I mentioned “Le Batard” custom bikes in an earlier post. The B2O bamboo bike that I mentioned in that post will be launched in February as a limited edition series of 50. Le Batard custom cycles also has a couple of other bikes in the works, which I will share in this post. The time trial “enhanced version” (pictured here) features a polished aluminum frame. The stem, bars and levers are all custom made to match the frameset. Le Batard points out that the design of the stem, which you can see in this detail shot, is a tribute to Rene Herse.
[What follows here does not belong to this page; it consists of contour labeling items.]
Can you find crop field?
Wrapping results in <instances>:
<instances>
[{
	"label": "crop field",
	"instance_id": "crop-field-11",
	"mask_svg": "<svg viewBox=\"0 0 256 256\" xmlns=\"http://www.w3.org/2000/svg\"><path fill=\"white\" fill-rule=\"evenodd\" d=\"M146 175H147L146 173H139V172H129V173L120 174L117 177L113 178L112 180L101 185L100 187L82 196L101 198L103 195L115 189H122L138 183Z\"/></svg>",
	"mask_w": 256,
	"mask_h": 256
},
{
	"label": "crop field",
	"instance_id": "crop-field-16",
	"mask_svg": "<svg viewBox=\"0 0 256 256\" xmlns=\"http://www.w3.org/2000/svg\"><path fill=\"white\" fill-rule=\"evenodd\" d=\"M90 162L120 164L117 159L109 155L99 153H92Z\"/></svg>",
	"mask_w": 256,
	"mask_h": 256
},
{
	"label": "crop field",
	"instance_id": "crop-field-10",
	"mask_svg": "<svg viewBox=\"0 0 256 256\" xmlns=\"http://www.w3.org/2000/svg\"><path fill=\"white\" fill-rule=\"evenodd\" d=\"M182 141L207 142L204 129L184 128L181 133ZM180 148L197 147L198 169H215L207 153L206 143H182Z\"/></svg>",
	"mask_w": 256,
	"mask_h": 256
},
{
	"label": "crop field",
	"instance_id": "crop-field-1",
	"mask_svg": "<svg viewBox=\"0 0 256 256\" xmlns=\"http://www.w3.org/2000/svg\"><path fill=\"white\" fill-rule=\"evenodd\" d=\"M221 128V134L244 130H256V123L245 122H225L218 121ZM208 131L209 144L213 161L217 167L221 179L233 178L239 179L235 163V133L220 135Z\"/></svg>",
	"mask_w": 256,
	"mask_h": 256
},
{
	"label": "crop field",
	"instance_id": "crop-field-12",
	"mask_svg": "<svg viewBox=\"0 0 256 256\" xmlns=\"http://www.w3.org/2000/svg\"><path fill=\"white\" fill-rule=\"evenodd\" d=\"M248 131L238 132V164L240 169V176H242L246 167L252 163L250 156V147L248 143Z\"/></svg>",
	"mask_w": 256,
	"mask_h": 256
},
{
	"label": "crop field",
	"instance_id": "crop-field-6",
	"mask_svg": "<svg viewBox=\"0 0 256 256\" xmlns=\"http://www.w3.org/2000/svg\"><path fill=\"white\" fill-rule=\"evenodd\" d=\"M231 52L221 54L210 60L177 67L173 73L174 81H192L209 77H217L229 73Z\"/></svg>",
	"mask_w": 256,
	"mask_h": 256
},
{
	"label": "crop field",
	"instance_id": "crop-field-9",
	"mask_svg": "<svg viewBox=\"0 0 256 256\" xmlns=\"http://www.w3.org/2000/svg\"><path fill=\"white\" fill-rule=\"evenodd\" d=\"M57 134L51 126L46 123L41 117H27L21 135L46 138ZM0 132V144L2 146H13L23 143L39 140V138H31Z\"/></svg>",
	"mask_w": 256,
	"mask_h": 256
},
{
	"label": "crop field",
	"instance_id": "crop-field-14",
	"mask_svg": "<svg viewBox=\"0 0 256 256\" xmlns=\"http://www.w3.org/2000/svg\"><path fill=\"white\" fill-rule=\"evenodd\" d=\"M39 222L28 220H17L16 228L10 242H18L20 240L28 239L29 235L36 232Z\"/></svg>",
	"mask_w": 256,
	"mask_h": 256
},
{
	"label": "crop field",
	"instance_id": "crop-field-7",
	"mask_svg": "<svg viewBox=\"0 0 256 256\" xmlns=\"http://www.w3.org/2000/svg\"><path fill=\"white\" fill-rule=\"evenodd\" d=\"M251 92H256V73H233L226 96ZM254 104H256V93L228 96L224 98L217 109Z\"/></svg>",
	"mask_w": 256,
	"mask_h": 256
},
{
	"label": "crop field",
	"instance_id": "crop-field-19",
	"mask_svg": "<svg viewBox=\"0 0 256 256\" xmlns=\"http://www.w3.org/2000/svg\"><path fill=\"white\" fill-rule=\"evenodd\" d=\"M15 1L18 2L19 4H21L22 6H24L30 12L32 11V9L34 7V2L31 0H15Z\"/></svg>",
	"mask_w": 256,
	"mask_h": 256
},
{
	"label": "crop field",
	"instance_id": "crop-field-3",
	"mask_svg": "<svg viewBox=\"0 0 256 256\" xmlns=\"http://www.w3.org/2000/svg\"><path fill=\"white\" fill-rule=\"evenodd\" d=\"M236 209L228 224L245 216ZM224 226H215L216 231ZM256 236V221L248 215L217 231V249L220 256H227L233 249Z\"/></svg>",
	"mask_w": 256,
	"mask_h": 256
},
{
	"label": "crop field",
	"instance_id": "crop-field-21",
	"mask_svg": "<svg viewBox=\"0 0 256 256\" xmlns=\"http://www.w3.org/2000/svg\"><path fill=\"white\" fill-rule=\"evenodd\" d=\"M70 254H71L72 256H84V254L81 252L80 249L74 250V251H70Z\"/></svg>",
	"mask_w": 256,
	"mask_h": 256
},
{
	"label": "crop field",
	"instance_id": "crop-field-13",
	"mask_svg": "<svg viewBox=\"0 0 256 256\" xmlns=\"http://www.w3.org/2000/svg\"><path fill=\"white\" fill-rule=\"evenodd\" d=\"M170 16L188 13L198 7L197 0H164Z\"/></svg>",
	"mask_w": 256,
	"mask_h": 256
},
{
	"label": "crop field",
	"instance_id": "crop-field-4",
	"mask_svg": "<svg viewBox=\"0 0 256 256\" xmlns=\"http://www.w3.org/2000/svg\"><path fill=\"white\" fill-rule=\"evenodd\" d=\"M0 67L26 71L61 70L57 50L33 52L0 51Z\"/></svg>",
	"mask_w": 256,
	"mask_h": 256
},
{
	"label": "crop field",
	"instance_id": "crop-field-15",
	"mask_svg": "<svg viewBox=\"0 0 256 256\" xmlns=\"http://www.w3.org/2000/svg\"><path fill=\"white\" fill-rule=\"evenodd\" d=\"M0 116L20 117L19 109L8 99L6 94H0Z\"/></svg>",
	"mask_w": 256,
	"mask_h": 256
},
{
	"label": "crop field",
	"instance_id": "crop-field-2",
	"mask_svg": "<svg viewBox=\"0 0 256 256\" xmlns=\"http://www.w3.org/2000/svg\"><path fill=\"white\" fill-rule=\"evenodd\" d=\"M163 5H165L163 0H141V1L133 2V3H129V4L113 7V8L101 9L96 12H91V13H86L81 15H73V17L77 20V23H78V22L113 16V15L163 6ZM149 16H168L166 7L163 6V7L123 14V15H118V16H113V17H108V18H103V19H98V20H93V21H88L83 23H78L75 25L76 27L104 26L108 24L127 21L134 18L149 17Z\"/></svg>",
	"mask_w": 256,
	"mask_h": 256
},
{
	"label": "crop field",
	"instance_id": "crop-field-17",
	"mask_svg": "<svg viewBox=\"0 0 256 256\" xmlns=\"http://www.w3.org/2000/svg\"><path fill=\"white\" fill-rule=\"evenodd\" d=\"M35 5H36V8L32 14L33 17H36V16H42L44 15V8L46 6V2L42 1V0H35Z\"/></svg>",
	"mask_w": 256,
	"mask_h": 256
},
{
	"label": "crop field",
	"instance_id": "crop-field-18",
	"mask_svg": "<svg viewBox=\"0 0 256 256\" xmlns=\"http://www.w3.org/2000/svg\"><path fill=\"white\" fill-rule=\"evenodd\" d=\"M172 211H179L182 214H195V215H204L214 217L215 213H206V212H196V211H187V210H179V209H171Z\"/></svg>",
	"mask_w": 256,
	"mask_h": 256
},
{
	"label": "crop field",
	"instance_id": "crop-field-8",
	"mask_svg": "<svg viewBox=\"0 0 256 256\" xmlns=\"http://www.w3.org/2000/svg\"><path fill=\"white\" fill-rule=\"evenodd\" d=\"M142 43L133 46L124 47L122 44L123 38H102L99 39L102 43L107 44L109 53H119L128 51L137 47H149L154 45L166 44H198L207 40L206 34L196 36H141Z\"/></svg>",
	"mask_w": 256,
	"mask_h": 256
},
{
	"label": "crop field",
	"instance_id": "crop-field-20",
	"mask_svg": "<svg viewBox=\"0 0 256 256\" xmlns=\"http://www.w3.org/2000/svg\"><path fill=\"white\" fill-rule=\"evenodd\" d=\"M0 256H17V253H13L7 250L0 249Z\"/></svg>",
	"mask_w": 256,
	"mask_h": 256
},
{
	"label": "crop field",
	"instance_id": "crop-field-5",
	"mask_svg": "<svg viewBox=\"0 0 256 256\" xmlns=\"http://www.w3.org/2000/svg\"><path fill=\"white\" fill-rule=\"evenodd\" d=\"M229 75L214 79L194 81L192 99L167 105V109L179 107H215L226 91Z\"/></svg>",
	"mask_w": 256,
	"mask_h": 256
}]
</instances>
The “air-bike” is a small folding bike concept by French designer Sylvio Beraka. The prototype, which was made by Le Batard, has an aluminium frame, 24″ wheels, double kevlar drive belt and a SRAM P5 hub with a coaster brake. You can download a pdf about the concept from Beraka’s website if you are interested in reading more. At first glance, the air-bike might remind you of that jruiter studio bike that has been all over the web lately. Certainly, the two bikes have a similar appearance due to their ultra short wheelbases and rider positions directly over the rear wheel. That must be a trend, because I noticed one other urban bike with a really short wheelbase recently. OK, maybe that last one is a bit older than the other two. It does look like it would make a great wheelie machine though (hence the name Bronco). I would love to see a picture from the late 1800s of a trick rider on one of those little bikes.
Speaking of old bikes, take a look at this nicely curved Cygnet from 1898. It looks a little bit like the Cannondale Dutchess, a fact that Wytze (the designer of the Dutchess) mentioned recently on Twitter after seeing a picture of the Cygnet. While you are at it, take a look at some of the other interesting antique bikes in the Pryor Dodge Collection. I never get tired of looking at bike designs from 100 years ago.